完璧に始めず、リスクヘッジしながら変化を大きくする

Q7. 自分たちとは異なる考えを持つ人をポジティブな意味で変えていくために、どのようなことを大事にしていますか?

最近は、人の考えを変えようというのは広範囲にはやらないかもしれません。前提として人を変えるってめちゃくちゃ難しいと思っているので。長期的に関わっていけそうな人とかは結構自分も心をすり減らしながら関わる、ということはやります。

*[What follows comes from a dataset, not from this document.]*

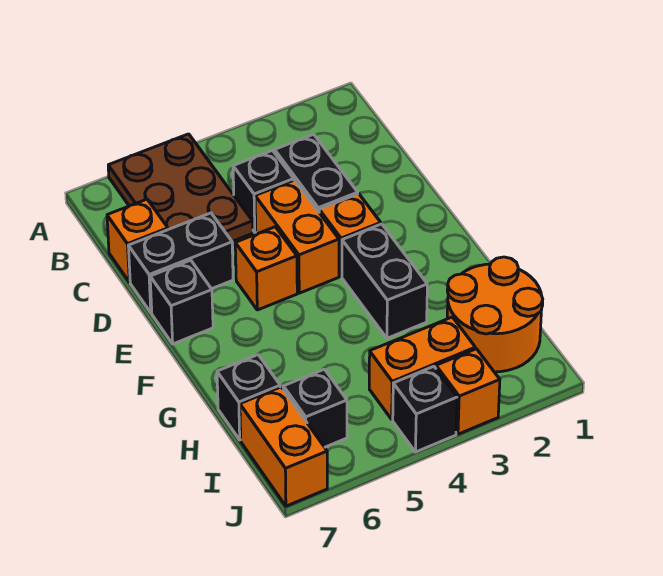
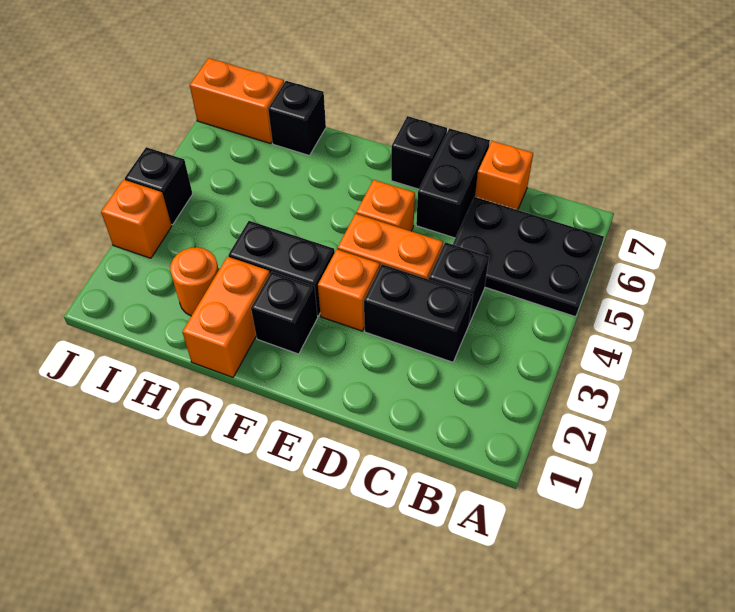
brown plate A5:C6 level 1 -> black plate A5:C6 level 1
orange round brick H1:I2 level 1 -> orange round brick H2 level 1
orange brick I3:I4 level 1 -> orange brick G1:G2 level 1
black brick I6 level 1 -> black brick F2 level 1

この文脈とは違うかもしれないんですけど、他団体では避妊薬無償化を目的として避妊薬を保険適用に変えて、処方薬である緊急避妊薬を薬剤師が扱えるようにして薬局で買えるようにする活動があります。現在、緊急避妊薬を扱っている病院だと土日は開いてなかったりするので、金曜日に不安な性行為があったりすると、72時間以内に飲まないといけない薬なのに、土日に貰えないとそのまま月曜日になってしまい、月曜は学校あっていけないみたいな状況になってしまうんですよね。薬局であれば土日もやっているのでそこを変えられますよね、という議論です。

この緊急避妊薬を薬局で買えるようにする活動を、先日の厚労省の検討会で一部の地域で試しにやってみましょうとなった。

ただ、進んだことに対して反対派の人じゃなくて、賛成派の人からネガティブな意見も出ているんですよ。もっと一気にやってほしいと。すべての薬局で緊急避妊薬が売られているという状態にならなければだめだ、と思い描いているんですね。

でもその裏側で、薬局で売ることも反対している人達をどうにか抑えて、ここだけでスタートするのでそれでリスクヘッジします、生じるリスクはだいたい予想できるようになるのでお願いします、と言ってくれた厚労省の人とかが多分いるんです。

自分たちの望む社会に明日からなってほしいと望む団体さんは多いと思うんですけど、日本には1億2000万人がいるので、そのすべての人向けに一気にサービス展開したら対応が追いつかなくて結局全部できなくなっちゃう可能性があるんですよね。

薬の製造も追いつかない可能性があることも考えると、一部で取り組みが始まるのは社会にとってすごく大きな前進だと思うんですよ。進めてくれた人ありがとう、みたいな感覚で自分はいるんです。

ポジティブな意味で変えていくことを出来る人って多分そんなに多くなくて、市民運動も多くはネガティブな感じですよね。それはスタートとしては重要で、無くすべきではないんですけど。

その先社会で本当に動くシステムになるかとか考えて、小さく始めてリスクヘッジして、更に大きくするというサイクルを3回くらい繰り返す過程があって。それってどんな規模のサービスでもだいたい10年くらいかかるんですよ。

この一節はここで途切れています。